Dr. Ute Maier, Vorsitzende des Vorstands der KVZ BW, versichert nun in ihrem Antwortschreiben, dass die KZV BW „weder in Schulungsveranstaltungen noch in Einzelberatungen die Auskunft erteilt, dass KG grundsätzlich nur noch 6x verordnet werden darf“. Sie weist darauf hin, dass für die Verordnungsmenge die im jeweiligen Fall einschlägige Indikationsgruppe maßgeblich ist.

Zu den Doppelbehandlungen führt sie aus, dass diese in keiner Vereinbarung, die im Zusammenhang mit den Heilmittelrichtlinien getroffen wurde, geregelt ist. Aus diesem Grund hat die KZV BW ihren Mitgliedern empfohlen bis zur Abklärung keine Doppelbehandlung zu verordnen.

Dr. Ute Maier beruft sich dabei auch auf die gemeinsame Sprachregelung von KZBV und GKV-Spitzenverband, die wir hier zitieren:

„Grundsätzlich sollen Heilmittel je Behandlungstag maximal nur einmal verordnet bzw. abgegeben werden. Unter Doppelbehandlungen ist die Durchführung der Behandlung mit einer doppelten Therapiezeit zu verstehen, d.h. es werden zwei Sitzungen in einem Termin durchgeführt. Der Zahnarzt kann eine Doppelbehandlung nur in seltenen zahnmedizinisch begründeten Ausnahmefällen verordnen. Aus Sicht von KZBV und GKV-Spitzenverband können sich derartige Fallgestaltungen im zahnärztlichen Bereich hauptsächlich bei Vorliegen der Diagnosegruppe CD2, ZNSZ und SCZ ergeben. Die vom Zahnarzt im Feld „Verordnungsmenge“ angegebene Anzahl gilt als Höchstmenge. Soweit der Zahnarzt die Abgabe in Form einer Doppelbehandlung wünscht, kann er dies im Feld „Diagnose mit Leitsymptomatik, ggf. wesentliche Befunde, ggf. Spezifizierung der Therapieziele“ mittels Freitextangabe deutlich machen (z.B. KG als Doppelbehandlung). Sind im Feld „Verordnungsmenge“ zehn Einheiten angegeben, können fünf Doppelbehandlungen durchgeführt werden. Durch die Verordnung von Doppelbehandlungen erhöht sich die im Katalog genannte diagnosebezogene „Verordnungsmenge im Regelfall“ nicht."

Frau Dr. Maier weist darauf hin, dass die KZV BW in ihrem nächsten Rundschreiben die Zahnärzteschaft unter Hinweis des Wirtschaftlichkeitsgebots über diese Sprachregelung in Kenntnis setzen wird.

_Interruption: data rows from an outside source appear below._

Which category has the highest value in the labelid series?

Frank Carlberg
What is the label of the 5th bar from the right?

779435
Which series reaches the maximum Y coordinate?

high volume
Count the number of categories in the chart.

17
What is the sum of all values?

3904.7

Beschwerden von Zahnärzten

Auch bei der KZV BW gingen laut Antwortbrief von Frau Dr. Maier Beschwerden ein: Zahnärzte berichten demnach vermehrt über Physiotherapeuten, die die Zahnärzte zur Ausstellung von Verordnungen nach Vorgaben der Physiotherapeuten drängten. Dieses beträfe auch Verordnungen mit Diagnose aus anderen Fachgebieten. Es versteht sich von selbst, dass ein solches Verhalten nicht einem professionellen beruflichen Selbstverständnis entspricht.

Der Verband rät

Grundsätzlich raten wir bei Problemen mit zahnärztlichen Verordnungen das Gespräch mit dem verordnenden Arzt zu suchen, diesen aber keinesfalls zu einer bestimmten Verordnung zu drängen. Dieses Verhalten führt zu Unmut und schlechter Stimmung und dient der Sache in keiner Weise.

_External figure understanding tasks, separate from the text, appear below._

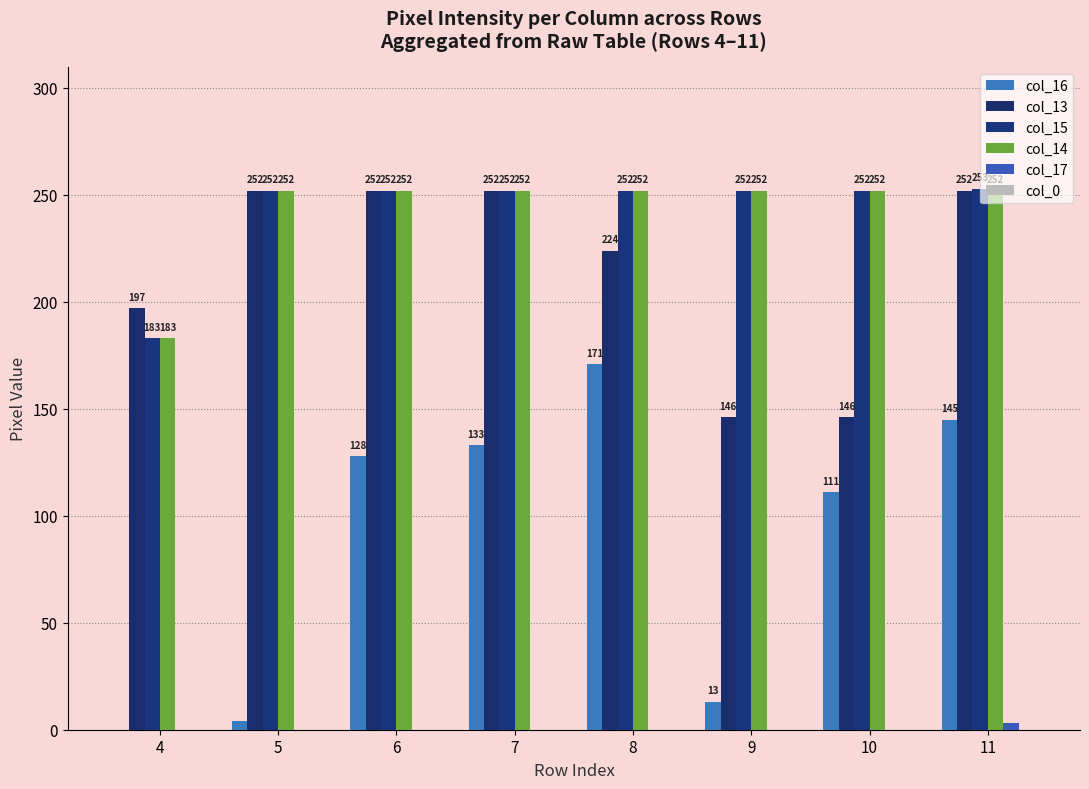

How many data points does each series have?

8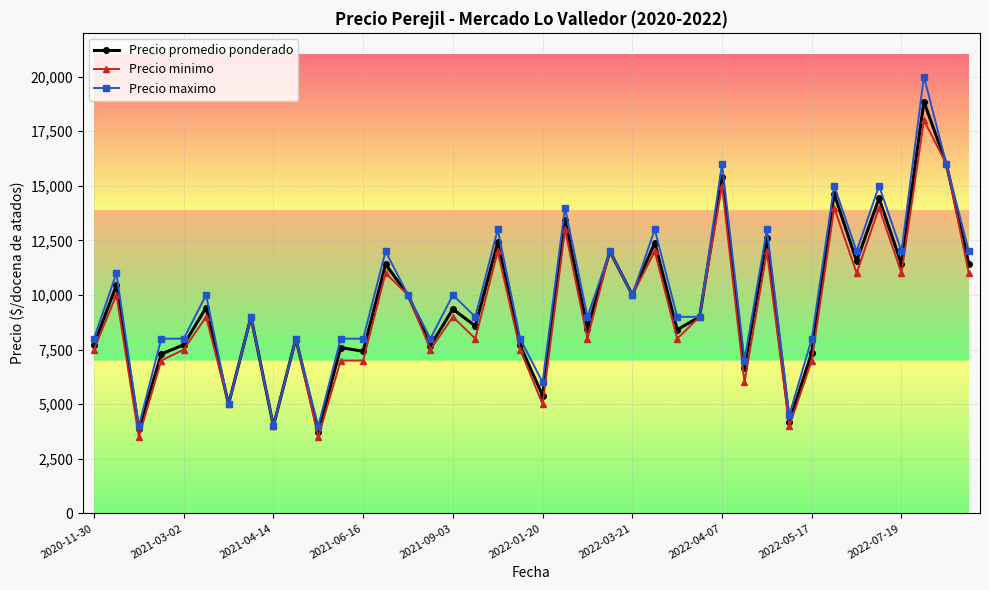

What is the value of the Precio maximo point at the 10th from the left?

8000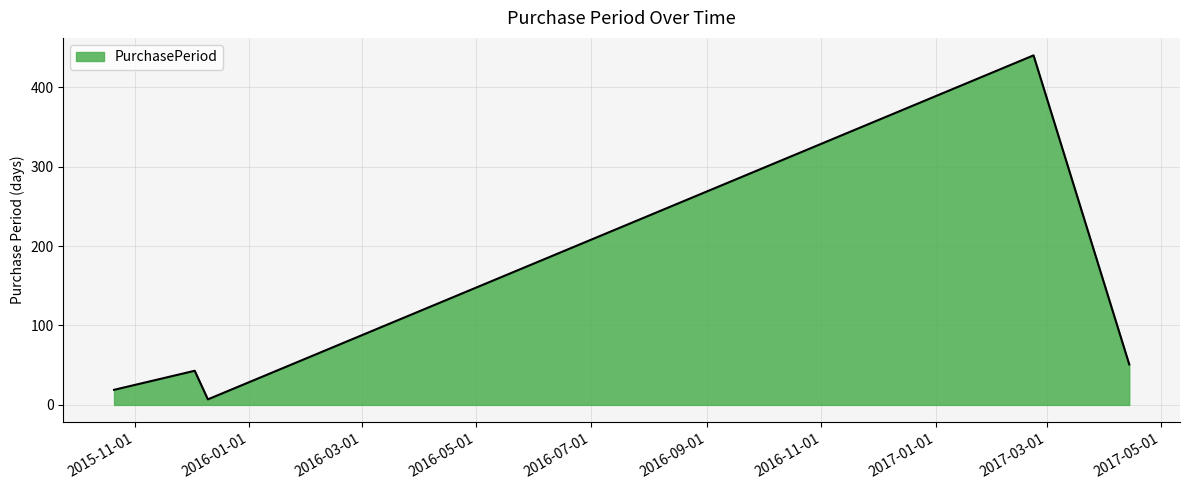

What is the difference between the maximum and minimum values?

433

Als Verband weisen wir noch mal darauf hin, dass Doppelbehandlungen zwar rechtlich zulässig sind, aber eine Ausnahme darstellen. Nach den Rahmenverträgen der Krankenkassen können Doppelbehandlungen in seltenen medizinischen Fällen verordnet werden. Aus diesem Grund raten wir nur in wirklichen Ausnahmefällen und unter Verweis auf diese Regelung in den Rahmenverträgen, den Zahnarzt um die Verordnung von Doppelbehandlungen zu bitten.